The technology world has convinced itself that the next decade will be all about the slow decline of Windows and its somewhat disliked monopoly. What will replace it? Where will the money go? What will Microsoft do if not Windows?

According to IDC’s latest and surprisingly nuanced analysis, while Windows won’t disappear in the next decade, it is on a downward path, eroded by a shift in the model towards mobility, to the cloud, both trends that kill the need for a complex ‘fat client’ like XP, Vista, 7, and for that matter, Apple’s OS X.

In IDC’s view, the next decade will mirror changes in world politics with a plurality of competing powers and world views, read various mobile operating systems (the iPhone, Palm’s webOS, Android, Nokia’s Maemo and perhaps a better Windows Mobile), and once they consolidate from today’s immature and confusing layers (including Microsoft’s Azure), various cloud platforms too.  

PCs will still exist, laptops too, but more and more devices will resemble today’s smartphones and tablets, and there will be a plethora of simpler, low-cost devices, some of which will be based around the only cheap OS of choice, Linux. Power will shift decisively towards transparent mobile platforms that ask as few questions of users as possible to the extent they might not even know what they are using.

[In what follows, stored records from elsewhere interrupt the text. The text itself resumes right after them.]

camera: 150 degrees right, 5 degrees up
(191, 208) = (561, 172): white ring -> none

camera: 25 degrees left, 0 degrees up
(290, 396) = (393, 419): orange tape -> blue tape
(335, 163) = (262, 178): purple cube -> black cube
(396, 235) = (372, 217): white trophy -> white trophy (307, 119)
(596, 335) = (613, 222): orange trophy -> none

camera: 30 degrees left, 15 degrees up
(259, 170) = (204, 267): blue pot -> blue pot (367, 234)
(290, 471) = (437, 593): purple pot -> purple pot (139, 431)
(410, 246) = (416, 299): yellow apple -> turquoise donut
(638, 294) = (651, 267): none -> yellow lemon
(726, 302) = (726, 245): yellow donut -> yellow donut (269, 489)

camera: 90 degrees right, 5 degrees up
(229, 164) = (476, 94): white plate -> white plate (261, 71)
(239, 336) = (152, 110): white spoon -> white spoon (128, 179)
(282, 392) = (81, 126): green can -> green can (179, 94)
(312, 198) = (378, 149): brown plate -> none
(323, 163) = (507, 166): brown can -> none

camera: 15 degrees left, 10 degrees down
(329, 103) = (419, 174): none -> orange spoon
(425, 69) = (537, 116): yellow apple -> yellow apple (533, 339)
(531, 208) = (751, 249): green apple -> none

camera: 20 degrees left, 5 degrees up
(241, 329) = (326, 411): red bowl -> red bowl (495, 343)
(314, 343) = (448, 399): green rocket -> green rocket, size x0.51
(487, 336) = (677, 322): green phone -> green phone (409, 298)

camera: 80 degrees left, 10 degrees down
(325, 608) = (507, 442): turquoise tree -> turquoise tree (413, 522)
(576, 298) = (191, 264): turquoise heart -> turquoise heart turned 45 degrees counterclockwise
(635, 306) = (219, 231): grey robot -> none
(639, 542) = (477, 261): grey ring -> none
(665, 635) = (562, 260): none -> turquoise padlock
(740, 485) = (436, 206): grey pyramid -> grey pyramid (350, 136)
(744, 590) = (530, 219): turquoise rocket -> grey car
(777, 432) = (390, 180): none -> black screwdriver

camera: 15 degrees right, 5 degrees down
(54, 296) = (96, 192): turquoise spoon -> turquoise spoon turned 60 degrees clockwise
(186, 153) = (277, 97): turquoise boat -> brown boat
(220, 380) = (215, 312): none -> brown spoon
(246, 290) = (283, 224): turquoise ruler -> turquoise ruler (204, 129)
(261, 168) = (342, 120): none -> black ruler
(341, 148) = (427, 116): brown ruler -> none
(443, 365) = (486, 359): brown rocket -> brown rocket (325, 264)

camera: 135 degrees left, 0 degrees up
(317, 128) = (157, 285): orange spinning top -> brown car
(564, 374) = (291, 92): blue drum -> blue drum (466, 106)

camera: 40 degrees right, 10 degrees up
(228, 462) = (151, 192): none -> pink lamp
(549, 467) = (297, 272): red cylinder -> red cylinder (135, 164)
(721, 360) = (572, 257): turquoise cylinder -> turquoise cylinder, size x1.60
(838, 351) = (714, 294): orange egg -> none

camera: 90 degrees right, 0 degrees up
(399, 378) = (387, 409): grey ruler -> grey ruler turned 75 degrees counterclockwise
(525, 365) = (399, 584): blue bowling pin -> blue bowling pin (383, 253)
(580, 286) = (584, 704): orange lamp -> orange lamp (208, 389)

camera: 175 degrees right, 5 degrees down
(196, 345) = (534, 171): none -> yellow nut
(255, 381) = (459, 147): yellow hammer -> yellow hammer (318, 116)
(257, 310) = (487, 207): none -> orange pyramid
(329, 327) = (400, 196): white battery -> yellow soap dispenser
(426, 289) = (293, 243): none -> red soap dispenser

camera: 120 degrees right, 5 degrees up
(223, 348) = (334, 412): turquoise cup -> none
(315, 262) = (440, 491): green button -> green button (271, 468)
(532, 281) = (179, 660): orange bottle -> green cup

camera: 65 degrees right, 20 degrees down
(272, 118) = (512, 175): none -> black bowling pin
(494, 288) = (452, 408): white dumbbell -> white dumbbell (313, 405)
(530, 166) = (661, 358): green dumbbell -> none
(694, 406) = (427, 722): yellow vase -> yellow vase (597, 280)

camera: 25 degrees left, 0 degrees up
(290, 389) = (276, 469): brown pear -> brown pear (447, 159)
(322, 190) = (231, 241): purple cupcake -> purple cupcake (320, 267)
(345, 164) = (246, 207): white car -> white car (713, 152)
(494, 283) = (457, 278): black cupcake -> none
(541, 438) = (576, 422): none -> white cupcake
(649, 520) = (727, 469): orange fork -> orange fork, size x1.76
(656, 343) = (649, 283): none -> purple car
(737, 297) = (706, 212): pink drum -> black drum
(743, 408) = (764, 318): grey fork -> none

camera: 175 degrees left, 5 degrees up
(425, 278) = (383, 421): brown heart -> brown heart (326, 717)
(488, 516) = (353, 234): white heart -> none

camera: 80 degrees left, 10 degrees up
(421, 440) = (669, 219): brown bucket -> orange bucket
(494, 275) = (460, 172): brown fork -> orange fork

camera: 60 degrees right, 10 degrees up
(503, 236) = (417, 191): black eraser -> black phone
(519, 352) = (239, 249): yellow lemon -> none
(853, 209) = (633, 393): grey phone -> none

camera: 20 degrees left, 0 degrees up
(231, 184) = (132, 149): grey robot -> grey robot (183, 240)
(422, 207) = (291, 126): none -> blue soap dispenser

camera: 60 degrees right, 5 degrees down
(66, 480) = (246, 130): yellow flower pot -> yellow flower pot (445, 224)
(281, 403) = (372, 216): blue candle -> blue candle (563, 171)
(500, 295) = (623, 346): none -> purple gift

I’m not totally convinced that this post-Windows age will be quite as wrinkle-free as this implies, just as the arrival of Internet ubiquity did not necessarily bring forth cheaper services, the death of the middleman, and almost-free communication, as some of its proponents hoped for ten years ago.

Those mobile and cloud ‘platforms’ could just as easily increase cost, duplication and proprietary complexity in other ways - look at the egregiously over-priced iPhone if you doubt that - and  beg the question of why we need ‘platforms’ at all.

There’s nothing new in platforms, they’re where commercial computing started with mainframes more than half a century ago, and while Windows changed the architecture, it hitched people to a platform yoke no less oppressive in that it sought to define and confine choice. You could have the freedom of the Internet as long as you accessed it from a PC running Microsoft software and using, as much as possible, Microsoft applications.

Platforms were and still are about making a bargain. The creator of the platform guarantees applications (the things people actually use) in return for some kind of proprietary tax, be that on the user (Windows), of the device (Intel) or the developer (Apple and its iPhone). Both sides get something out of the deal, or are supposed to.

The arrival a decade ago of environments such as Java, and in a different way the browser itself, was supposed to be about offering freedom from these constraints. Browsers enable access to the apps across platforms, across devices and through services that can exist regardless of underlying software and hardware.

Does the whole platform model still work? Some will say it does, others such as the growing army of social networking junkies, such a debate might sound irrelevant. I bet very few people accessing Facebook today will care whether it was from a PC, a smartphone, or an airport kiosk. They care about the service not the complex web of platforms and technology that enable it. It seems to me that such a world could be held up by much simpler technologies than at present, starting with the browser, Linux, an open-source cloud and paid-for applications and services running on top of all this.

You won’t hear many of today’s big IT companies voting for that of course. They like complexity and tie-ins, and will look to re-create proprietary platform islands in markets such as mobile.

A second issue is how to make computing power accessible to all, not just those able to shell out for a new gadget and software. It is not the battle for dollars, it is the battle for utility, and that goes far beyond the US, Europe and today’s islands of affluence. Computing has become almost as fundamental to economies as energy, but it’s still an expensive resource.

This is why Linux is important in ways that are not just about opposing Microsoft and its products. Linux is a rival not just because it is second option but because its whole model and rasion d’etre is distinct. Linux and the software of the commons doesn’t necessarily lead to innovation per se, but it does help move the cost of it to the parts of the system that people actually use and care about.

Microsoft might worry about its revenue streams a decade hence, but they are not alone in their nervousness. A lot of companies have a lot to lose.